Nach gut zweieinhalb Stunden erreichen wir endlich den letzten Club. Es gab zum Glück bisher keine Zwischenfälle. Der letzte Club gehört meiner Familie, also sollte das noch einfacher werden. Wir gehen die Treppen ins Nonu hinauf und werden auch hier freudig begrüßt. Dieser Club ist innen in Weiß gehalten und hat einige Marmor-Applikationen. Der Club zählt zu den Nobelclubs New Yorks, da hier die Elite unterwegs ist. Studenten mit entsprechendem Taschengeld ihrer Eltern. Für unsere Produkte also genau das richtige. Der größte Teil unserer heutigen Arbeit wird hier den Weg an den Mann oder auch die Frau finden. Sobald das erledigt ist, sind wir endlich durch.
»Hi Kielan«, schnurrt Hailey neben mir, die ich aber erst auf den zweiten Blick erkenne. Sie arbeitet für uns und kümmert sich um die Betreuung von Geschäftskunden. Sie ist wunderschön, gertenschlank und hat halblanges mittelblondes Haar, was sie heute zu einem Dutt hochgesteckt trägt. Hailey trägt große runde Ohrringe und ist in ein schwarzes trägerloses Cocktailkleid gehüllt.
»Guten Abend Hailey«, flöte ich und drücke ihr während einer Umarmung einen Kuss auf die Wange. »Du riechst heute aber wieder gut«, flirtet sie ungeniert los.

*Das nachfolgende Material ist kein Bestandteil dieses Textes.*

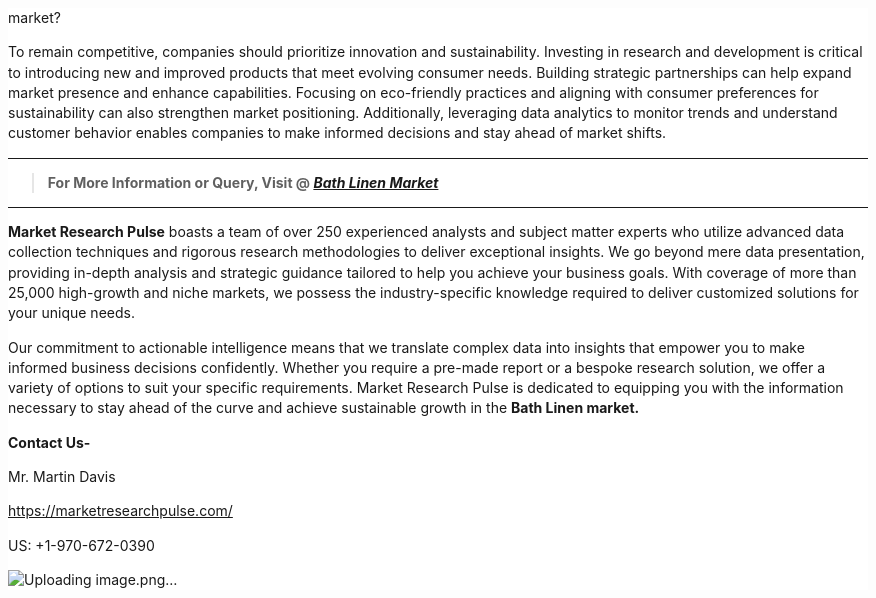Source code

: market?</strong></p><p>To remain competitive, companies should prioritize innovation and sustainability. Investing in research and development is critical to introducing new and improved products that meet evolving consumer needs. Building strategic partnerships can help expand market presence and enhance capabilities. Focusing on eco-friendly practices and aligning with consumer preferences for sustainability can also strengthen market positioning. Additionally, leveraging data analytics to monitor trends and understand customer behavior enables companies to make informed decisions and stay ahead of market shifts.</p><hr /><blockquote><p><strong>For More Information or Query, Visit @&nbsp;<em><a href="https://marketresearchpulse.com/report/73547/bath-linen-market?utm_source=Linkedin&utm_medium=020">Bath Linen Market</a></em></strong></p></blockquote><hr /><p><strong>Market Research Pulse</strong> boasts a team of over 250 experienced analysts and subject matter experts who utilize advanced data collection techniques and rigorous research methodologies to deliver exceptional insights. We go beyond mere data presentation, providing in-depth analysis and strategic guidance tailored to help you achieve your business goals. With coverage of more than 25,000 high-growth and niche markets, we possess the industry-specific knowledge required to deliver customized solutions for your unique needs.</p><p>Our commitment to actionable intelligence means that we translate complex data into insights that empower you to make informed business decisions confidently. Whether you require a pre-made report or a bespoke research solution, we offer a variety of options to suit your specific requirements. Market Research Pulse is dedicated to equipping you with the information necessary to stay ahead of the curve and achieve sustainable growth in the <strong>Bath Linen market.</strong></p><p><strong>Contact Us-</strong></p><p>Mr. Martin Davis</p><p>https://marketresearchpulse.com/</p><p>US: +1-970-672-0390</p>
![Uploading image.png…]()
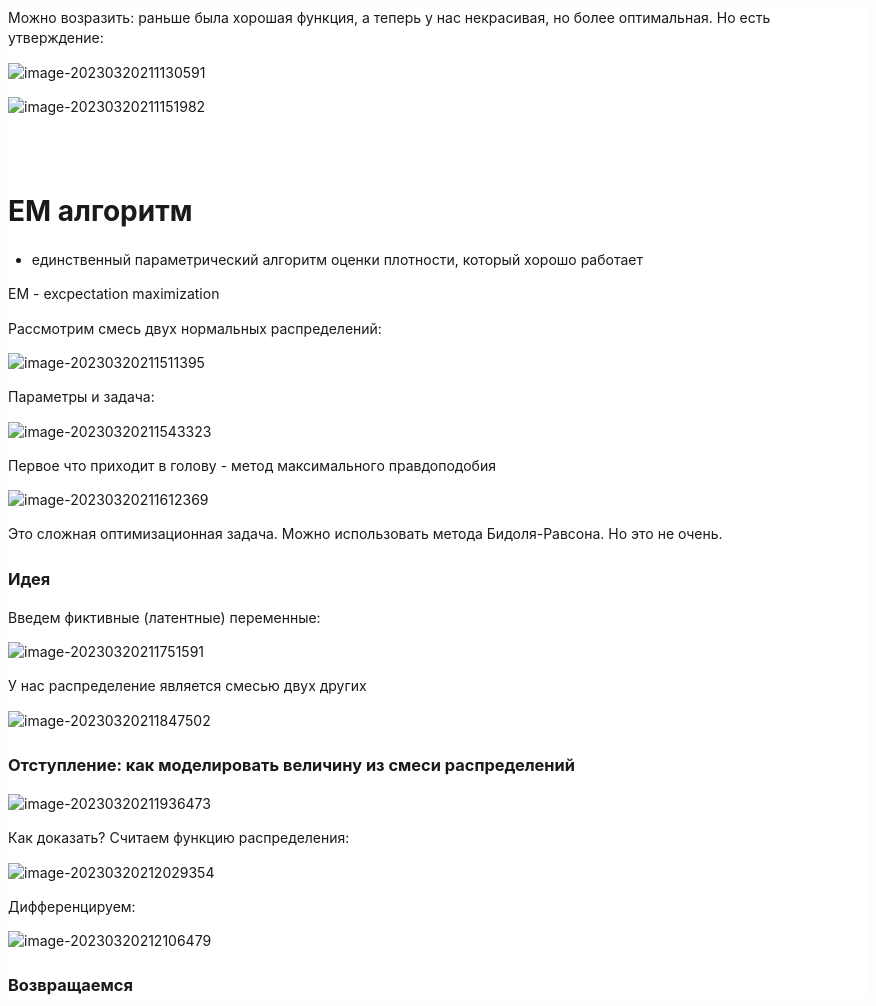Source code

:    Можно возразить: раньше была хорошая функция, а теперь у нас некрасивая, но более оптимальная. Но есть утверждение:

![image-20230320211130591](/home/alexkkir/.config/Typora/typora-user-images/image-20230320211130591.png)

![image-20230320211151982](/home/alexkkir/.config/Typora/typora-user-images/image-20230320211151982.png)

​	

# EM алгоритм

* единственный параметрический алгоритм оценки плотности, который хорошо работает

EM - excpectation maximization

Рассмотрим смесь двух нормальных распределений:

![image-20230320211511395](/home/alexkkir/.config/Typora/typora-user-images/image-20230320211511395.png)

Параметры и задача:

![image-20230320211543323](/home/alexkkir/.config/Typora/typora-user-images/image-20230320211543323.png)

Первое что приходит в голову - метод максимального правдоподобия

![image-20230320211612369](/home/alexkkir/.config/Typora/typora-user-images/image-20230320211612369.png)

Это сложная оптимизационная задача. Можно использовать метода Бидоля-Равсона. Но это не очень.

### Идея

Введем фиктивные (латентные) переменные:

![image-20230320211751591](/home/alexkkir/.config/Typora/typora-user-images/image-20230320211751591.png)

У нас распределение является смесью двух других

![image-20230320211847502](/home/alexkkir/.config/Typora/typora-user-images/image-20230320211847502.png)

### Отступление: как моделировать величину из смеси распределений

![image-20230320211936473](/home/alexkkir/.config/Typora/typora-user-images/image-20230320211936473.png)

Как доказать? Считаем функцию распределения:

![image-20230320212029354](/home/alexkkir/.config/Typora/typora-user-images/image-20230320212029354.png)

Дифференцируем:

![image-20230320212106479](/home/alexkkir/.config/Typora/typora-user-images/image-20230320212106479.png)

### Возвращаемся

»Wie immer, Spätzchen. Wir haben noch ein bisschen was zu erledigen, wir sehen uns später noch mal«, winde ich mich aus dem Gespräch und gehe mit Nick weiter ins Innere des Clubs. Dieser ist in mehrere Ebenen aufgeteilt und hat unterschiedlichste Bereiche. Während im unteren Geschoss Hip-Hop gespielt wird, laufen im Erdgeschoss die aktuellen Dance Charts. Auch hier kann man natürlich VIP Bereiche mieten, die ringsherum um die Tanzflächen angeordnet sind. Unten noch mehr Privatsphäre als oben. Nick macht sich direkt auf den Weg, während ich mir vornehme wieder an der Bar im Erdgeschoss zu verharren. Mein Blick gleitet zur Bar und ich entdecke dort Allie. Ich brauch gar nicht lange hinsehen. Sobald ich den Raum betreten habe, war mein Blick fixiert. Fixiert auf ihren Rücken, ihre Rundungen und ihr langes offenes Haar. Verdammt.